I typed in "finality" as the search term. There's a scene in which this word is used where Nick Nolte gives a speech to the Hulk. It only came up with results that had "finaLLy" in the results(?)

wamatt · on Aug 5, 2014

Nice design; fast and functional too. Kudos!

So while the fuzzy matching is neat, sometimes it's handy to be able to perform an exact search as well.
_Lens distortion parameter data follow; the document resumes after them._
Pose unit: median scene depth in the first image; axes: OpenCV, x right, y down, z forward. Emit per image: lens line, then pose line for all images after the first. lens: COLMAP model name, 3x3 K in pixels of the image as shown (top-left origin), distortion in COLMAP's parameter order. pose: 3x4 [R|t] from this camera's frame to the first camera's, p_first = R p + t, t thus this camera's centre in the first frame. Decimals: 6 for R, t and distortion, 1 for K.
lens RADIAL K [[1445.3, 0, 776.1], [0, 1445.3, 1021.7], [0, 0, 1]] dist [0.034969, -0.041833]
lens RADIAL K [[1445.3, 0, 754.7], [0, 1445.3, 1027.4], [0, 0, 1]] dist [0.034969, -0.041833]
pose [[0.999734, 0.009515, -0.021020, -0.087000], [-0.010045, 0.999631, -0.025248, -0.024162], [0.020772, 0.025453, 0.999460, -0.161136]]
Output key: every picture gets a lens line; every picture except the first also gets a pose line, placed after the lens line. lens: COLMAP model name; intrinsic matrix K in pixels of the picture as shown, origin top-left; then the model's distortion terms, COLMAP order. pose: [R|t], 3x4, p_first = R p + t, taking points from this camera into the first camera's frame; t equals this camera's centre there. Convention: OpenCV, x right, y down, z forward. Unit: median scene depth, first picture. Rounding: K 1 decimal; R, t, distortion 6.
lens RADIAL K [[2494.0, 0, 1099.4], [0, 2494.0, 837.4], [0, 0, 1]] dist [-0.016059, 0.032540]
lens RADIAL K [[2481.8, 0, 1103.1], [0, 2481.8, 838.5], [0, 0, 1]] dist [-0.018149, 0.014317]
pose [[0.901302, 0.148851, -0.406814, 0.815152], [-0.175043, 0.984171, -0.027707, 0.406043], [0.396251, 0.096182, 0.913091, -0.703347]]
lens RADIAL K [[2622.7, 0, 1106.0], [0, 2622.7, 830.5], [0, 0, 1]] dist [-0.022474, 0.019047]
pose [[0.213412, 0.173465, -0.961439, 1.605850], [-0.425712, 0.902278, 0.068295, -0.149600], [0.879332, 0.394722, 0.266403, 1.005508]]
Typically this is done using "quotation marks" around the search term(s).

xerophtye · on Aug 5, 2014

Interesting case: i searched "screw you" and it als turned up results like "are you screwing with me?" , "we would have been screwed..." etc

LukeShu · on Aug 5, 2014

Very cool!

What is it using localStorage for? Without dom.storage.enabled, it's just a blank white page with a footer.

fletchowns · on Aug 5, 2014

Is this legal?

golergka · on Aug 5, 2014

As someone who often hunts old movies for samples of random phrases, this is just so perfect. Thanks.

boristhespider · on Aug 5, 2014

Excellent. One useful feature would be the ability to sort search results by age, for example.

mileschet · on Aug 5, 2014

congrats ! do you plan to include subtitles from another languages ?

tonglil · on Aug 5, 2014

Waterboy: "this is some high quality h2o" yields nothing.

HugoDias · on Aug 5, 2014

Ok, really works! http://cl.ly/image/2b1l1s321123

d0100 · on Aug 5, 2014

This is halfway trough what I wanted to do. Just add the movie's clip together with the quote and, boom, gold.

xerophtye · on Aug 5, 2014

One developer did something like that. She'd use subtitiles to create .gif's of movie quotes. made a utility for it! will post if i can find the link

mpeg · on Aug 5, 2014

http://quotacle.com/

Also posted to HN not too long ago

thisjepisje · on Aug 5, 2014

That should be easy, uploading every movie you can find.